Post-analysis, AI can help connect the dots between experiments, finding patterns or themes across multiple tests that might otherwise go unnoticed. For instance, it might recognize that multiple tests related to onboarding all point to friction around a certain feature. This meta-analysis can help you zoom out and prioritize broader strategic opportunities, not just individual wins.

How Statsig supports your AI experimentation journey

We’ve already rolled out a few AI-driven features aimed at making each stage of the experiment lifecycle smoother and more reliable. Some of these include:

  • Hypothesis assistance: quick suggestions on how to refine your test idea before you start.

  • Automated anomaly detection: real-time alerts for odd behavior or shifts in key metrics.

  • Intelligent post-test reports: clear summaries of complex findings, with calls to action you can tweak.

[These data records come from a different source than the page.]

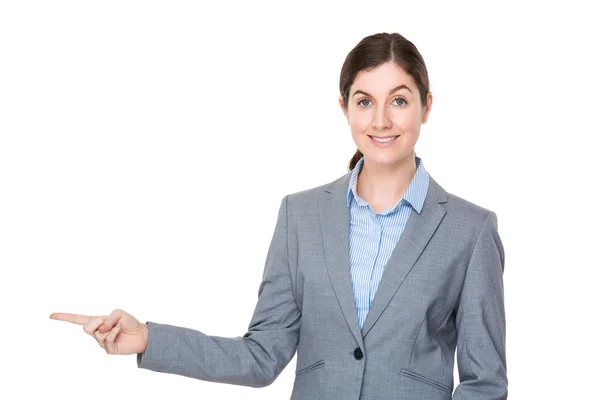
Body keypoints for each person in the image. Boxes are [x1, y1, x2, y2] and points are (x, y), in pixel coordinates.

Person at [50, 32, 507, 400]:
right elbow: (261, 355)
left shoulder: (470, 230)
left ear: (427, 107)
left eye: (400, 100)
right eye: (365, 101)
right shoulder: (301, 216)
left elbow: (485, 383)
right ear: (344, 108)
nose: (381, 120)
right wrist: (149, 339)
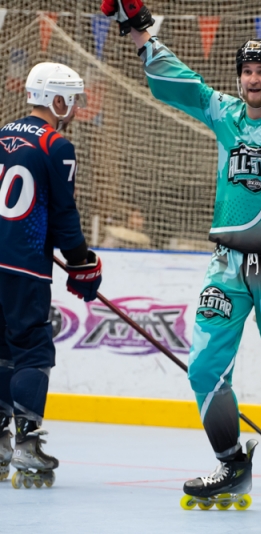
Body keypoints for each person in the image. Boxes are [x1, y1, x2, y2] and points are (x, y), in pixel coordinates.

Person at [101, 0, 261, 507]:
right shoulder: (224, 112)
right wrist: (135, 28)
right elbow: (177, 77)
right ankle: (230, 464)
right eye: (246, 71)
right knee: (203, 368)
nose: (252, 79)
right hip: (227, 266)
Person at [0, 62, 103, 488]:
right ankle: (27, 442)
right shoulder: (55, 144)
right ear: (55, 100)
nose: (75, 108)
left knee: (1, 349)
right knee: (32, 350)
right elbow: (63, 215)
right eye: (72, 99)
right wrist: (82, 263)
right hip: (24, 266)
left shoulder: (2, 134)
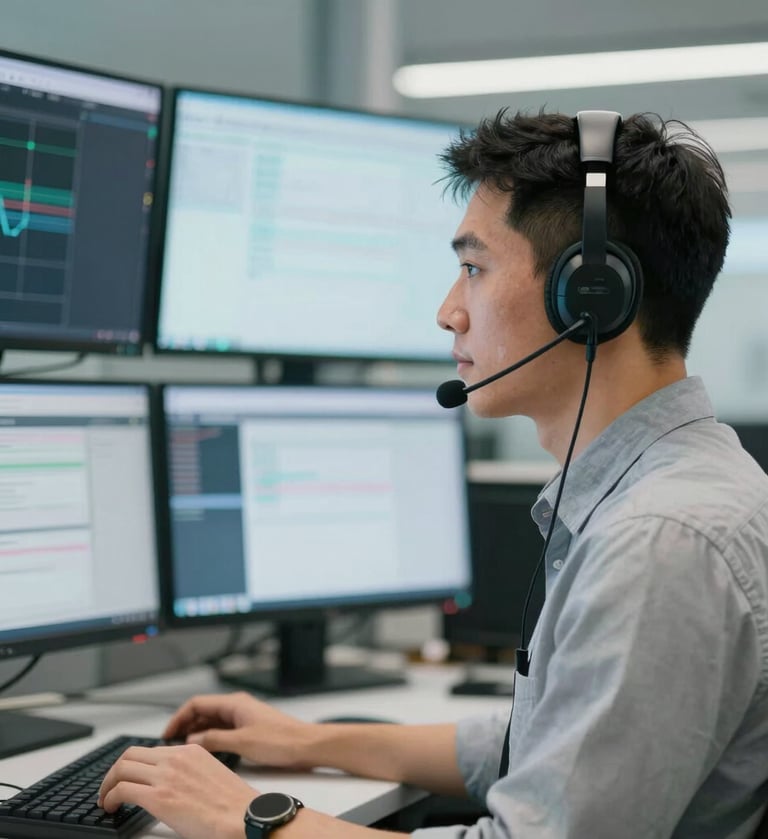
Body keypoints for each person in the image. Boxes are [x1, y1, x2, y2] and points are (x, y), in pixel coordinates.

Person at [98, 110, 768, 839]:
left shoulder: (661, 541)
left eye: (474, 268)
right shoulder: (674, 491)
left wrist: (251, 816)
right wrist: (307, 741)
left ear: (590, 295)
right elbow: (541, 744)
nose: (448, 312)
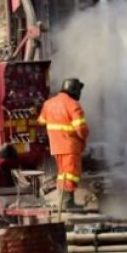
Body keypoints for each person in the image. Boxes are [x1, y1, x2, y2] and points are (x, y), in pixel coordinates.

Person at [38, 78, 90, 210]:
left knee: (63, 173)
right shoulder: (74, 105)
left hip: (56, 146)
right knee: (71, 173)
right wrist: (84, 140)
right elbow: (81, 129)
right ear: (74, 90)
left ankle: (64, 201)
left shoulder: (49, 104)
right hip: (70, 145)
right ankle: (68, 203)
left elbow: (41, 121)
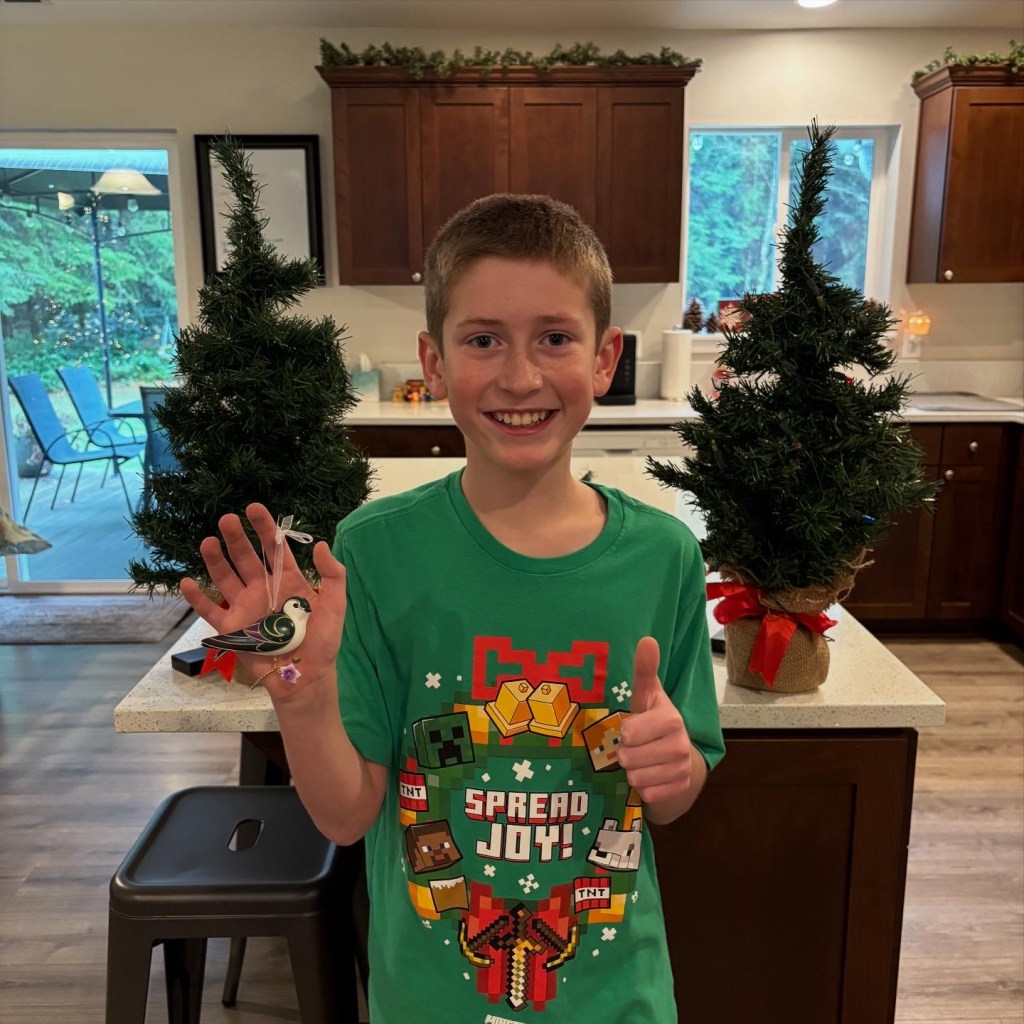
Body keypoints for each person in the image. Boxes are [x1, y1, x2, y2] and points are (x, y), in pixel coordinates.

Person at [181, 193, 725, 1023]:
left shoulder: (664, 557)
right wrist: (299, 690)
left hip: (618, 998)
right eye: (483, 340)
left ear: (605, 357)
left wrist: (674, 769)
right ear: (433, 363)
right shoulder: (374, 551)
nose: (520, 376)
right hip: (428, 999)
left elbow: (676, 793)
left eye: (555, 337)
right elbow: (346, 815)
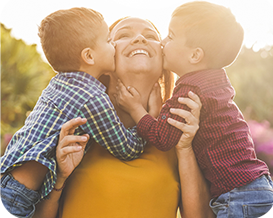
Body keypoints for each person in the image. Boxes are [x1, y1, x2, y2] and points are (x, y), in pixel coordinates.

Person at [33, 17, 214, 218]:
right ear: (102, 55)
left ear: (164, 60)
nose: (139, 39)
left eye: (150, 36)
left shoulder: (180, 130)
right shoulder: (75, 126)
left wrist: (185, 148)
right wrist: (59, 177)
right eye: (123, 35)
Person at [116, 1, 273, 217]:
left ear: (195, 56)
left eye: (170, 37)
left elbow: (162, 138)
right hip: (259, 188)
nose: (163, 42)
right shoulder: (217, 80)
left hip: (237, 195)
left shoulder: (189, 88)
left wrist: (137, 110)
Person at [0, 7, 149, 218]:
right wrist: (146, 116)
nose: (113, 45)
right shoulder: (91, 97)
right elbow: (128, 148)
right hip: (15, 197)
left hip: (8, 184)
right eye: (108, 40)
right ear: (88, 56)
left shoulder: (60, 83)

On our roadmap, we’re looking at more ways to use large language models to make the entire process more intuitive. This could mean deeper integration of LLMs into your analytics tools or plugins that help you track changes in user sentiment over time.

What’s next

We believe human insight should guide experiment decisions, and that AI should offer support rather than replace people.

We’d love to know what you think about these ideas and our approach. Let us know if there’s anything in particular you’d like to see, or if you have suggestions on how to refine our roadmap.

Experimentation is a journey that should bring both solid decision-making and genuine learning. With the right mindset and well-placed AI tools, you’ll get the best of both worlds. We look forward to building that future with you.